CPM brings significant improvements: SS +4.80, MS +4.50, Total +6.50 mIoU.

Ablation Study¶

Component	Contribution Details
CCDM (GMM Modeling)	Provides the foundation of class-conditional queries for ACP/VCP/PCL
ACP	Enhances fine-grained sound source separation capability in the audio modality
VCP	Bypasses Hungarian matching to provide a stable training signal
PCL	Dense class-level audio-visual contrastive learning to enhance cross-modal alignment

Key Findings¶

CPM yields the largest gain in multi-source scenarios: When multiple sound sources are present, global audio features are unreliable; class-conditional prompts effectively disentangle mixed sources.
The mix-and-separate strategy of ACP promotes audio understanding: It is more effective than directly using global audio as queries.
VCP stabilizes training: Class-conditional queries naturally bypass the instability of Hungarian matching.
PCL achieves the first class-level audio-visual contrastive learning: Bypassing the limitation of prior works that could only perform contrastive learning using global audio.

Highlights & Insights¶

Training-inference decoupling: The CPM branch is only involved in training, introducing zero overhead during inference.
GMM generative classifier: A generative model replaces the discriminative Softmax, capturing intra-class variations more effectively.
Exquisitely designed triple auxiliary tasks: ACP, VCP, and PCL reinforce learning from audio, visual, and cross-modal dimensions respectively.
Scalability: CPM can be integrated into any Mask2Former-based segmentation framework.

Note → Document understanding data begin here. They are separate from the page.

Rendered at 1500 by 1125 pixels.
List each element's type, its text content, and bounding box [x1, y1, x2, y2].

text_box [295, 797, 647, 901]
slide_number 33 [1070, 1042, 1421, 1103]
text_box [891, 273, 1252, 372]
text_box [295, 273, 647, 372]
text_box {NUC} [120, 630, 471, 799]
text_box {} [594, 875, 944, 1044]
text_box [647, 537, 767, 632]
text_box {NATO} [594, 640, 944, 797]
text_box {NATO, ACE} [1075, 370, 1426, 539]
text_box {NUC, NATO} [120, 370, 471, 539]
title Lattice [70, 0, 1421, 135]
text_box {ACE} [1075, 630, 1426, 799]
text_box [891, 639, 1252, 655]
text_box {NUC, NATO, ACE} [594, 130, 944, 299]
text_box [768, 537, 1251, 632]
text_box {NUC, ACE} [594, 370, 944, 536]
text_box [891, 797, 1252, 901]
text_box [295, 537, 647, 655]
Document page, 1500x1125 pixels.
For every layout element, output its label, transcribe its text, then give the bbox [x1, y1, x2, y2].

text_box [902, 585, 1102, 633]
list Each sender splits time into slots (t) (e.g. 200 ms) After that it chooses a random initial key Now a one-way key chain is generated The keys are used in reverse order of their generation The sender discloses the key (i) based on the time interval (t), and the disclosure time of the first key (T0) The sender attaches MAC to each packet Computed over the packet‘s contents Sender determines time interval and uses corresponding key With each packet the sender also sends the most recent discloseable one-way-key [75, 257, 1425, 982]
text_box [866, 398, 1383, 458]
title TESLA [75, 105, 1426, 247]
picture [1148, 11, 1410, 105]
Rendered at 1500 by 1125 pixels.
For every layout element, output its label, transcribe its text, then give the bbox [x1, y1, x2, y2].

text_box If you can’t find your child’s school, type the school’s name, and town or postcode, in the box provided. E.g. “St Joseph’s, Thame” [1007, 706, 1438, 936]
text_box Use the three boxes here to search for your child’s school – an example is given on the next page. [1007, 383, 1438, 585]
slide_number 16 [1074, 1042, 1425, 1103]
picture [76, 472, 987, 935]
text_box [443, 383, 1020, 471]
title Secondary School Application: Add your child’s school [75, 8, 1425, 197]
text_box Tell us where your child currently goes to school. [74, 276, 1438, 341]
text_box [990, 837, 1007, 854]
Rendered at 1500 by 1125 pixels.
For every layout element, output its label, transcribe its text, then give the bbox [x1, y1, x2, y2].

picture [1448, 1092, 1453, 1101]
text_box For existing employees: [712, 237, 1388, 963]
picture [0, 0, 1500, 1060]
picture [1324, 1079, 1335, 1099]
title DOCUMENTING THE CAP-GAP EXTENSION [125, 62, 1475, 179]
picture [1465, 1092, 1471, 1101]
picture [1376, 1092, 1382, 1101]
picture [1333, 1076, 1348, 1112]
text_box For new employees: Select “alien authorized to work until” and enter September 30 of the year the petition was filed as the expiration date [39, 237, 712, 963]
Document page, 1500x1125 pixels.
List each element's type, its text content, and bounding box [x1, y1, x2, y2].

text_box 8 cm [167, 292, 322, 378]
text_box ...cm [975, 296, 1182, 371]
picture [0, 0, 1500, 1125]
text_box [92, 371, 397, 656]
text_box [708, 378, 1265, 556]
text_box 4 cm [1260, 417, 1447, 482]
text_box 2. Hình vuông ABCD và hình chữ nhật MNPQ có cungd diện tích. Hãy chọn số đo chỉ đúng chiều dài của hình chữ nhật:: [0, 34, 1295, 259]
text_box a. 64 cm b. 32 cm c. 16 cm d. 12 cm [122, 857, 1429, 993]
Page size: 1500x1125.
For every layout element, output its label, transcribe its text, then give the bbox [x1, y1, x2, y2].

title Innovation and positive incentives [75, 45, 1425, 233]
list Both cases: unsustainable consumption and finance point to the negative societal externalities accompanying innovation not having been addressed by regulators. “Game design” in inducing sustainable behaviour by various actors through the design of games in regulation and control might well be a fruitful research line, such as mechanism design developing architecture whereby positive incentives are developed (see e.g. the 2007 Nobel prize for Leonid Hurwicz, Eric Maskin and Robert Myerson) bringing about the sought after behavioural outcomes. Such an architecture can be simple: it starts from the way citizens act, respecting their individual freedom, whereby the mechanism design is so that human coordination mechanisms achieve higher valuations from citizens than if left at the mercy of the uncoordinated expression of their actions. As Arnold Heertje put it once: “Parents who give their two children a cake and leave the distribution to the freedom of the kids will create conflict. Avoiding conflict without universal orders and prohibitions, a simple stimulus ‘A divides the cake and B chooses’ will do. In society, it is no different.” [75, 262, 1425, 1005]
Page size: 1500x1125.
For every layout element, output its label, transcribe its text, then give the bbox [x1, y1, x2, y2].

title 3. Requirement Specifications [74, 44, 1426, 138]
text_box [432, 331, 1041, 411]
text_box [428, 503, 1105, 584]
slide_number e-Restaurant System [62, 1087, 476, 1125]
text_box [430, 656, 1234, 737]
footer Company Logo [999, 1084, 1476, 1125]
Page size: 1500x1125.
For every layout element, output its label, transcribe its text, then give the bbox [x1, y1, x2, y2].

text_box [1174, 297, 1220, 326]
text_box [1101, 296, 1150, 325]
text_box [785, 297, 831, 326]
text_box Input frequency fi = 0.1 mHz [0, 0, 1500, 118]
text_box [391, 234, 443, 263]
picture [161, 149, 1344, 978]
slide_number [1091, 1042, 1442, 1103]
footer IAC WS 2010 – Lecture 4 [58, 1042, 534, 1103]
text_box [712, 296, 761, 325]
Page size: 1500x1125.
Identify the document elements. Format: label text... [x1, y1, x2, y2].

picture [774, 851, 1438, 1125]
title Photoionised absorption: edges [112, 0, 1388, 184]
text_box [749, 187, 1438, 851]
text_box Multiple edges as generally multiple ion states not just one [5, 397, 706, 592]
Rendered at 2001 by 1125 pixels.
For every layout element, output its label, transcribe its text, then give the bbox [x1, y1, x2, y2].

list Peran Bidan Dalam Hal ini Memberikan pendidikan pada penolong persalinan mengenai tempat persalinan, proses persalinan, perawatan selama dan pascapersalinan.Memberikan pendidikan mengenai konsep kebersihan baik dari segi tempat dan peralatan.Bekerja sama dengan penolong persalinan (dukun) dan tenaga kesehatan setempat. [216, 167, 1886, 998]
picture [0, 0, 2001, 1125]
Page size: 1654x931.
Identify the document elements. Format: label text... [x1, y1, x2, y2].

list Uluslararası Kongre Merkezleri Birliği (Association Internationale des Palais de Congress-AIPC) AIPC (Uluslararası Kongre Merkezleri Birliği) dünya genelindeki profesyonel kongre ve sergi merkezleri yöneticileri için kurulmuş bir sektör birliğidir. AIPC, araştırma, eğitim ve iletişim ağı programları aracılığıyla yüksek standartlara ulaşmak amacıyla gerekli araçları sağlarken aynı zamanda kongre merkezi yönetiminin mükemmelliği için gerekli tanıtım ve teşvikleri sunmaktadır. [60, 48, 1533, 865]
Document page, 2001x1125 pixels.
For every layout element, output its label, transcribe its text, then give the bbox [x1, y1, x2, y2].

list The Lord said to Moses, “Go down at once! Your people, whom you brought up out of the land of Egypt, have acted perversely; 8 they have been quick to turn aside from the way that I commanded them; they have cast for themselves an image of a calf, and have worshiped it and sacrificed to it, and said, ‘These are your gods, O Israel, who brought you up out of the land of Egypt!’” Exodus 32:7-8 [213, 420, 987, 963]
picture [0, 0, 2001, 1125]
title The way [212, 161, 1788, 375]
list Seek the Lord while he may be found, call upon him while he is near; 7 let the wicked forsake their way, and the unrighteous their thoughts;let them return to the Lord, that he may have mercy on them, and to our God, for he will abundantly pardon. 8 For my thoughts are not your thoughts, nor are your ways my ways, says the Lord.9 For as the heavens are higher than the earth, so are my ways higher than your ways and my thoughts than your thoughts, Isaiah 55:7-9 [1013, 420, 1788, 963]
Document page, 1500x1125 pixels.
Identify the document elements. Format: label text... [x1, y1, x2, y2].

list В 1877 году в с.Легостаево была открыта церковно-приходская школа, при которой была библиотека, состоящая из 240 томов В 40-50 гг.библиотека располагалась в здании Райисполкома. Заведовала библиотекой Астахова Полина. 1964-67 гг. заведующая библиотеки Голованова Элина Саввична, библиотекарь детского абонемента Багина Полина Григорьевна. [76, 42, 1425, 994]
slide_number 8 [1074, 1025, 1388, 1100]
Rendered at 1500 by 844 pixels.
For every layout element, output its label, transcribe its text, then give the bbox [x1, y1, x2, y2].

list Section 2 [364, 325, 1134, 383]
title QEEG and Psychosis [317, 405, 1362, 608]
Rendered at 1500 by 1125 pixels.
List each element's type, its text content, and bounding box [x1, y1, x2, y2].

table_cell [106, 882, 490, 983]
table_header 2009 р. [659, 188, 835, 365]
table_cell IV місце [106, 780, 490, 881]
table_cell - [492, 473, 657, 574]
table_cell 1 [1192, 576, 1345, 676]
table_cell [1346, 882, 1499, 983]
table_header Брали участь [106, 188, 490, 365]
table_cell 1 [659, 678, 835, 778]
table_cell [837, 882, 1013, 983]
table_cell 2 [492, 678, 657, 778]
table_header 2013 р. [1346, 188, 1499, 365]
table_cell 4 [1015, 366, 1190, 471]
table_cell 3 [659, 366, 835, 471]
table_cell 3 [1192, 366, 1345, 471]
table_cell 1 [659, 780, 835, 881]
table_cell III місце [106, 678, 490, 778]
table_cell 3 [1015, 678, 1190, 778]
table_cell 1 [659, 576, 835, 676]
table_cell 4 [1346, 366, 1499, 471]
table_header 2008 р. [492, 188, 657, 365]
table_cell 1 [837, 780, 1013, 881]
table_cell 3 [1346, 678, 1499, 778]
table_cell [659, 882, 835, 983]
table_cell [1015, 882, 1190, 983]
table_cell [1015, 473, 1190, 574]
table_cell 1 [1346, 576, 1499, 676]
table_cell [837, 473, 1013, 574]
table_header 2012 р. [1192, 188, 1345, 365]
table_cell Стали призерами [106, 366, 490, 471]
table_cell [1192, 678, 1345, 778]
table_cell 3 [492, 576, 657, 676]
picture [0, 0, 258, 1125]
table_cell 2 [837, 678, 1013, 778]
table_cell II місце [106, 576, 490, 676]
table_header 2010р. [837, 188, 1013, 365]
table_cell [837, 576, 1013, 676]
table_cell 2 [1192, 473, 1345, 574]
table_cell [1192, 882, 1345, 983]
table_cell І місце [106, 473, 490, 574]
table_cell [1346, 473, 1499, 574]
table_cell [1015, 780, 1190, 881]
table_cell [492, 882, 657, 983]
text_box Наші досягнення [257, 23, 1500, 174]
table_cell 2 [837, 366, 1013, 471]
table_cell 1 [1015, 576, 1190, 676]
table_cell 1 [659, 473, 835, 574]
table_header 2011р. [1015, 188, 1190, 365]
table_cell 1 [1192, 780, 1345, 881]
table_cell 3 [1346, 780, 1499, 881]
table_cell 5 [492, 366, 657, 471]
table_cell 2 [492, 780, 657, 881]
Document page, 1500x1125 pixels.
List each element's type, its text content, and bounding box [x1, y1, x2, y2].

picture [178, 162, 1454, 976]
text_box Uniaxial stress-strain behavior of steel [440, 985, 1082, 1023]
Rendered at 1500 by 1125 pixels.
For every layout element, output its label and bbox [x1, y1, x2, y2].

Limitations & Future Work¶

The EM update of GMM increases training complexity, requiring the maintenance of an external memory bank.
ACP relies on an out-of-screen noise dataset, introducing additional data collection costs.
It is not fully validated on stronger backbones (e.g., Swin-L).
The quality of predicted spectrogram masks directly affects PCL, but there is a lack of analysis regarding the quality of this intermediate result.
The utilization of temporal video information has not been explored.

Mask2Former / DETR: CPM is built upon the Mask2Former architecture and addresses its training instability issues.
CAVP: Previous generation AVS SOTA, using global audio contrastive learning; CPM extends it to the class level.
DN-DETR: A pioneer in stabilizing bipartite matching via denoising, inspiring the concept of bypassing matching in CPM.
Mix-and-Separate: A classic sound source separation paradigm in the audio domain, ingeniously introduced into AVS by ACP.

Rating¶

Novelty: 4/5 - The combination of GMM and class-conditional prompting is highly original in the context of AVS.
Experimental Thoroughness: 4/5 - Comprehensive evaluation across multiple benchmarks, though ablation details could be more extensive.
Writing Quality: 4/5 - Clear structure with an informative Figure 2.
Value: 4/5 - Provides a systematic solution to the training challenges of Transformer-based AVS.